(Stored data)
▼

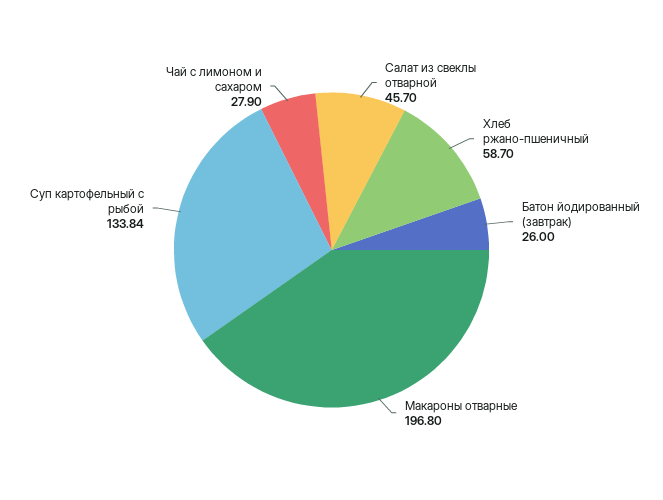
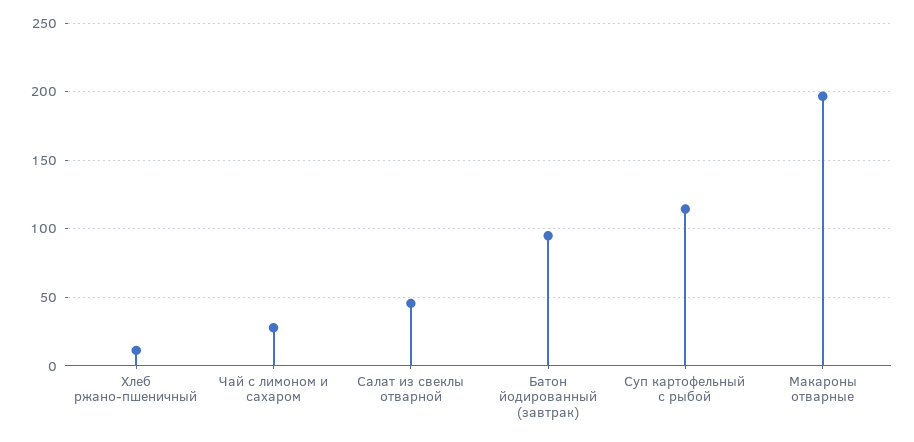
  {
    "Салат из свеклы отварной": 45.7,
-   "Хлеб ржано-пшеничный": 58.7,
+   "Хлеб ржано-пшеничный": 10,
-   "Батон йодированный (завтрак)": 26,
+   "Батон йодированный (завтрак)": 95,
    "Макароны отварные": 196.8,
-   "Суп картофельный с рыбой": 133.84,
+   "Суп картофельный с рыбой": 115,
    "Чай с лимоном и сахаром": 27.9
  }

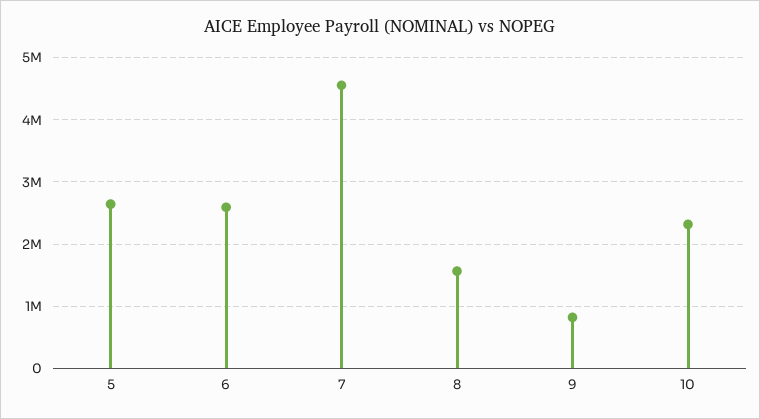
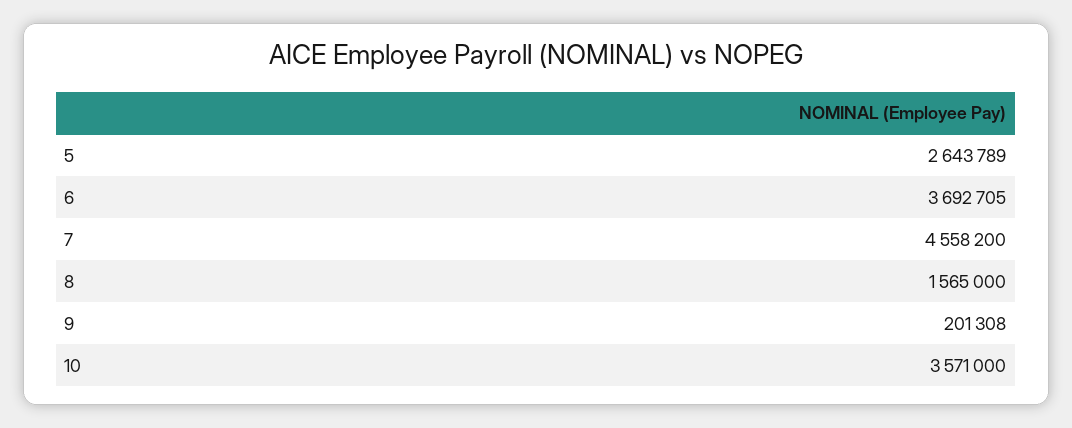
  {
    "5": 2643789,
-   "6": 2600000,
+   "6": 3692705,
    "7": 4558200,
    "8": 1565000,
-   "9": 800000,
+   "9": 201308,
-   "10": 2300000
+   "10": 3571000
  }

▲

AIM OF THE EXERCISE
If a line above holds the string "йодированный", copy it out.

THE ANSWER
-   "Батон йодированный (завтрак)": 26,
+   "Батон йодированный (завтрак)": 95,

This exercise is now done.